The next revolution in local health care isn't happening in the hospital — it's outside.
Within several months, officials at the Virginia Commonwealth University Health System are expected to move ahead with a plan to ban smoking from the entire medical campus, a radius of several city blocks, over a year or two.
"It's going to be a gradual process," says Dr. Kevin R. Cooper, a professor of medicine and a pulmonary physician in the VCU Health System.

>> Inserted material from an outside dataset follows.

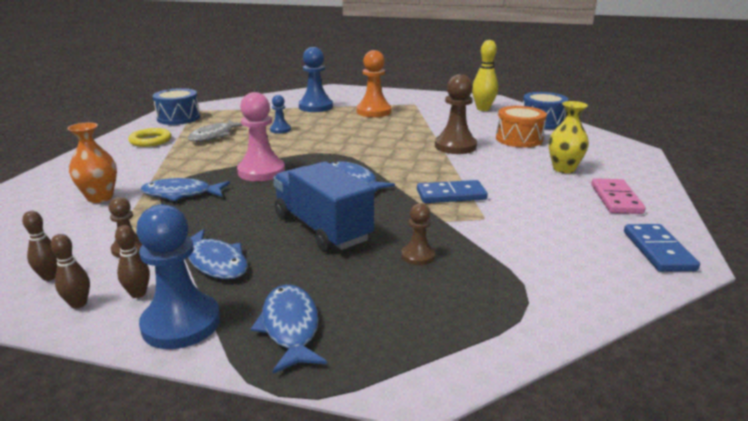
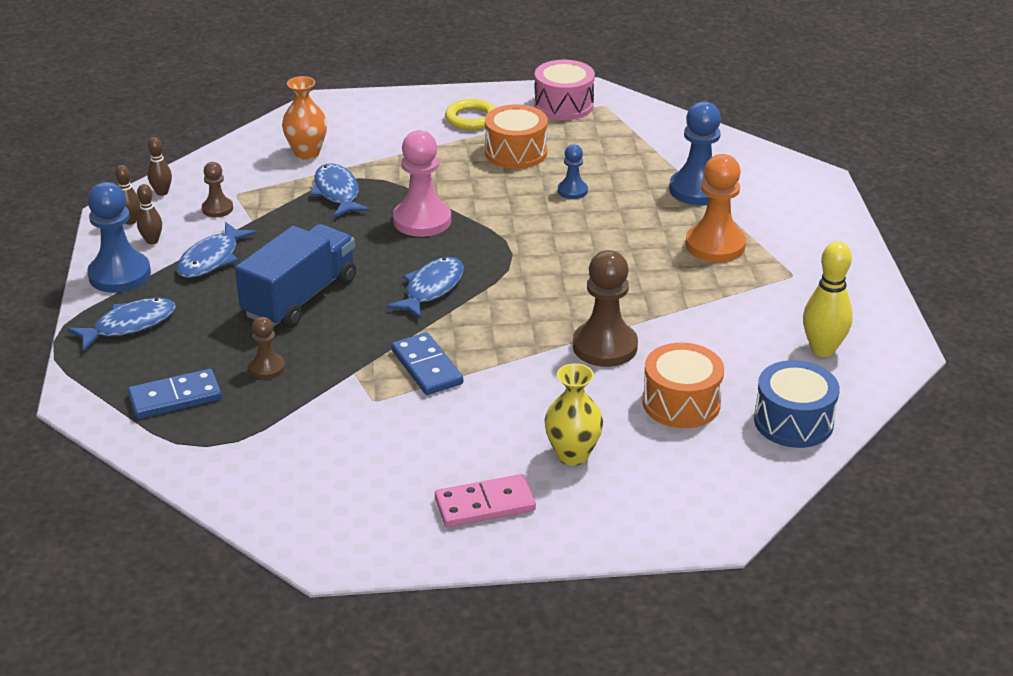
camera: 70 degrees right, 10 degrees up
blue drum [153,88,200,125] -> pink drum [534,60,595,120]
grey fish [188,120,243,142] -> orange drum [485,104,548,169]
blue domino [624,224,700,272] -> blue domino moved to [128,369,222,419]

Cooper, who sits on the committee guiding the plan, says the medical center's administration must work with city officials to determine the health system's jurisdiction over sidewalks and what defines the campus' perimeter. As well, the panel is hashing out how exactly the policy will be enforced. "For employees [who smoke], we're going to have to offer smoking-cessation programs and plenty of notice so that they know what the rules are," he says.

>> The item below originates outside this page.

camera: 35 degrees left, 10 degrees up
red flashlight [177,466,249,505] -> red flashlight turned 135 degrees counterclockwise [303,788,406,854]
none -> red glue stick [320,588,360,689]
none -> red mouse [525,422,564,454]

The concept of a smoke-free campus isn't new to Richmond. The HCA Healthcare system made that change in November at its CJW Johnston-Willis and CJW Chippenham campuses, says J.C. Sadler, the health system's marketing director.

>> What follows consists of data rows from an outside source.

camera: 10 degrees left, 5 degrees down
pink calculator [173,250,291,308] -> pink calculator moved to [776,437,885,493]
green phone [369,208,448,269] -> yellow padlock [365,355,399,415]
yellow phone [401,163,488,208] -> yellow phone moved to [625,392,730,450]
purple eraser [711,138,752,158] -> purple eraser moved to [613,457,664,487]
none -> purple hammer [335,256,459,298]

Karen Nelson, also of HCA, says a similar policy is likely in the future at Henrico Doctors Hospital. "We feel confident that that's the transition we should make at other locations," she says.
Cooper says a smoke-free policy at VCU would simply be an extension of the physicians' oath created by Hippocrates, the father of medicine. "One of his aphorisms, of course, was, ‘Above all, do no harm,' " he says.